Cancel $8$ from the equation:
${b^2}\, - \,4b\, = \,0$
Take $b$as common from the equation:
$b(b\, - \,4)\, = \,0$
The above equation as the two values in it:
$b\, = \,0$

This is one value of $b$
$b\, - \,4\, = \,0$
Get the number to right side of equation;
$b\, = \,4$
Thus, the value of $b$is $4$or $0$
There are two possible tangents from $(\,1\,,\,2\,)$to the curve:
Thus, the points we obtained by solving the equation is $(\,2\,,\,4\,)$and $(\,2\,,\,0\,)$
Equation of the two tangents can be found out using the equation of a line passing through two points.
Tangents passing through two points $(\,1\,,\,2\,)\,(\,2\,,\,4\,)$
$\dfrac{{y\, - \,2}}{{x\, - \,1}}\, = \,\dfrac{{4\, - \,2}}{{2\, - \,1}}$
Simplify the above equation:
$\dfrac{{y\, - \,2}}{{x\, - \,1}}\, = \,2$
Get the above equation is in the form of tangents equation:
$y\, - \,2\, = \,2x\, - \,2$
Get all the terms in one side to get full form of equation:
$2x\, - \,y\, = 0$
(or)
$y\, = \,2x$

Tangents passing through two points $(\,1\,,\,2\,)\,(\,2\,,\,0\,)$
$\dfrac{{y\, - \,2}}{{x\, - \,1}}\, = \,\dfrac{{0\, - \,2}}{{2\, - \,1}}$
Simplify the above equation as possible:
$\dfrac{{y\, - \,2}}{{x\, - \,1}}\, = \, - 2$
Get the above equation is in the form of tangents equation:
$y\, - \,2\, = \,2\, - \,2x$
Get all the terms in one side to get full form of equation:
$y\, - \,2x\, - \,4\, = \,0$

Thus, there are two possible tangents from $(\,1\,,\,2\,)$ to the given curve and the equations are $y\, - \,2x\, - \,4\, = \,0$ and $y\, = \,2x$.
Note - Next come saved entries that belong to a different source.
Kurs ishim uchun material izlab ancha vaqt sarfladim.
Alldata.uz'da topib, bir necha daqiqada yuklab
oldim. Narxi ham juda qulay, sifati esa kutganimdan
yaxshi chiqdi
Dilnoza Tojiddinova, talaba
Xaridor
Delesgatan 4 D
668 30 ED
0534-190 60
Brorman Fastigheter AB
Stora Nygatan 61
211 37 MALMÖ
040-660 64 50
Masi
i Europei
Note: By subtracting the two equations, the sign of all the terms in one of the equations should be changed to their opposite sign. If the points contain more than one value in it, we need to consider both the two values as the points.